» **Extracted page text data**:
════════════════
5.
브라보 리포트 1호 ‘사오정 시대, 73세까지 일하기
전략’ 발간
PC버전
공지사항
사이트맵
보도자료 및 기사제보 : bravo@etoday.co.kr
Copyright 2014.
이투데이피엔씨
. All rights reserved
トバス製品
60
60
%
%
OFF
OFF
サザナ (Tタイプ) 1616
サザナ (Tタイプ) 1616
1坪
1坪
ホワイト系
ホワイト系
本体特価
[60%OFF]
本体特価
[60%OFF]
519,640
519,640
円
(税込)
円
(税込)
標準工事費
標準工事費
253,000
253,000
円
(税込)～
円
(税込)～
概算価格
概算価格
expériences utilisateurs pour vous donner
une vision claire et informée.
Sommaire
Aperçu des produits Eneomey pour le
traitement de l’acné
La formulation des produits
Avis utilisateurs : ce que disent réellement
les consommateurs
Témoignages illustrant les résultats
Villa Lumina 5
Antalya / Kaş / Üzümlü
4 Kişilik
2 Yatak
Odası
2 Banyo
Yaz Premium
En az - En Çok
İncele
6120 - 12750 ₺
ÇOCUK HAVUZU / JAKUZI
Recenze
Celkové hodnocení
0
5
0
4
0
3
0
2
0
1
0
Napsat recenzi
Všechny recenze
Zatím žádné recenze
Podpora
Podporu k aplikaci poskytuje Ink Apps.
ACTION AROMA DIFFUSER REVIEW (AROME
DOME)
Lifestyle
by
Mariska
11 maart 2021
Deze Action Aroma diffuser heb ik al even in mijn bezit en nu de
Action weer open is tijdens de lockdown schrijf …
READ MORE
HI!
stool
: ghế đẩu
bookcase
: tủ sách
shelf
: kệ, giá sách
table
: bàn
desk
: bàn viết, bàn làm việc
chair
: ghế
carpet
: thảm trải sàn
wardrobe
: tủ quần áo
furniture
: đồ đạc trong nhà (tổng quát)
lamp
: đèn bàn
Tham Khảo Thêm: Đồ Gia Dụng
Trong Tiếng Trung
════════════════
» **HOW TO COMPLETE THIS TASK**: Write out every record again, exactly as it was written.

» **WRITTEN REPLY**:
5.
브라보 리포트 1호 ‘사오정 시대, 73세까지 일하기
전략’ 발간
PC버전
공지사항
사이트맵
보도자료 및 기사제보 : bravo@etoday.co.kr
Copyright 2014.
이투데이피엔씨
. All rights reserved
トバス製品
60
60
%
%
OFF
OFF
サザナ (Tタイプ) 1616
サザナ (Tタイプ) 1616
1坪
1坪
ホワイト系
ホワイト系
本体特価
[60%OFF]
本体特価
[60%OFF]
519,640
519,640
円
(税込)
円
(税込)
標準工事費
標準工事費
253,000
253,000
円
(税込)～
円
(税込)～
概算価格
概算価格
expériences utilisateurs pour vous donner
une vision claire et informée.
Sommaire
Aperçu des produits Eneomey pour le
traitement de l’acné
La formulation des produits
Avis utilisateurs : ce que disent réellement
les consommateurs
Témoignages illustrant les résultats
Villa Lumina 5
Antalya / Kaş / Üzümlü
4 Kişilik
2 Yatak
Odası
2 Banyo
Yaz Premium
En az - En Çok
İncele
6120 - 12750 ₺
ÇOCUK HAVUZU / JAKUZI
Recenze
Celkové hodnocení
0
5
0
4
0
3
0
2
0
1
0
Napsat recenzi
Všechny recenze
Zatím žádné recenze
Podpora
Podporu k aplikaci poskytuje Ink Apps.
ACTION AROMA DIFFUSER REVIEW (AROME
DOME)
Lifestyle
by
Mariska
11 maart 2021
Deze Action Aroma diffuser heb ik al even in mijn bezit en nu de
Action weer open is tijdens de lockdown schrijf …
READ MORE
HI!
stool
: ghế đẩu
bookcase
: tủ sách
shelf
: kệ, giá sách
table
: bàn
desk
: bàn viết, bàn làm việc
chair
: ghế
carpet
: thảm trải sàn
wardrobe
: tủ quần áo
furniture
: đồ đạc trong nhà (tổng quát)
lamp
: đèn bàn
Tham Khảo Thêm: Đồ Gia Dụng
Trong Tiếng Trung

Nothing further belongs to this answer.